Humboldt-Universität zu Berlin - DYNAMICS

Humboldt-Universität zu Berlin | Department of Social Sciences | DYNAMICS | PhD Programme | Summer Term 2020 | Core Methods: Data Science: Programming Methods for Data Retrieval and Management

Core Methods: Data Science: Programming Methods for Data Retrieval and Management

by Dr. Christopher Gandrud


The rapid growth of the World Wide Web over the past two decades tremendously changed the way in which we share, collect and publish data. The web is full of data that are of great interest to scientists and businesses alike. Firms, public institutions and private users provide every imaginable type of information and new channels of communication generate vast amounts of data on human behaviour. But how to efficiently collect data from the internet, retrieve information from social networks, search engines and dynamic web pages, tap web services and finally, process and manage the large volume of collected data with statistical software? What was once a fundamental problem for the social sciences - the scarcity and inaccessibility of observations - is quickly turning into an abundance of data.

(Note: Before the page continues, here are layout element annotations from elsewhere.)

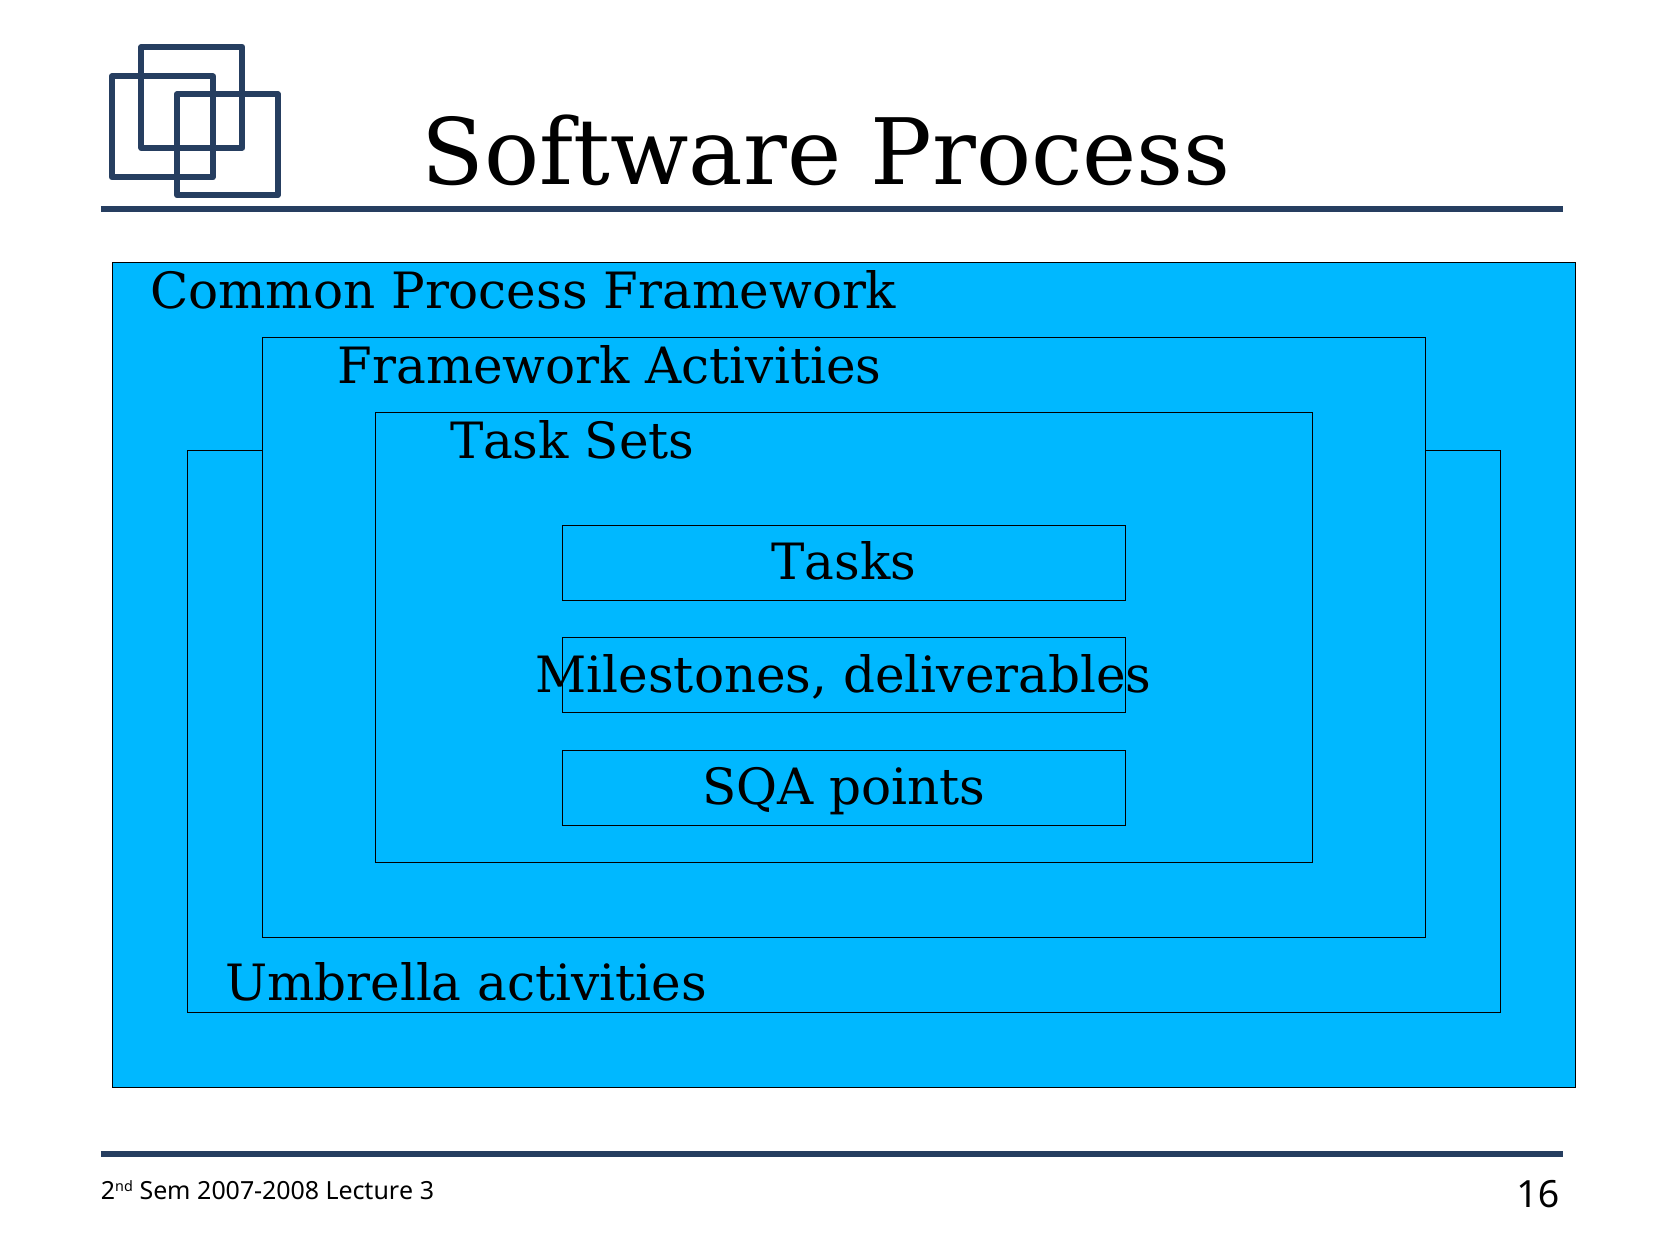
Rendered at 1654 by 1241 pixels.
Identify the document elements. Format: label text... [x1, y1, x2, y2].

text_box SQA points [562, 750, 1126, 826]
text_box Umbrella activities [225, 954, 751, 1013]
text_box Common Process Framework [150, 262, 901, 321]
text_box Framework Activities [337, 337, 1051, 396]
text_box Task Sets [450, 412, 976, 471]
text_box Milestones, deliverables [562, 637, 1126, 713]
title Software Process [82, 49, 1571, 257]
text_box Tasks [562, 525, 1126, 601]
text_box [112, 262, 1576, 1088]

The internet offers non-reactive measurements of behaviour and preferences of political and other actors (for example, citizens, representatives, courts, and media). The aim of the course is to provide the technical bases for web data collection methods and subsequent data management. Furthermore, we will study state-of-the art applications from the social sciences that exploit the potential of web- based data to tackle both classical and new questions of social science. This course will provide an introduction to the basics of web data collection practice with R. The sessions are handson; participants will practice every step of the process with R using various examples. The doctoral candidates will learn how to scrape content from static and dynamic web pages, connect to APIs from working scraper programs. For the practical part, the course participants are expected to independently design and collect data for own empirical applications.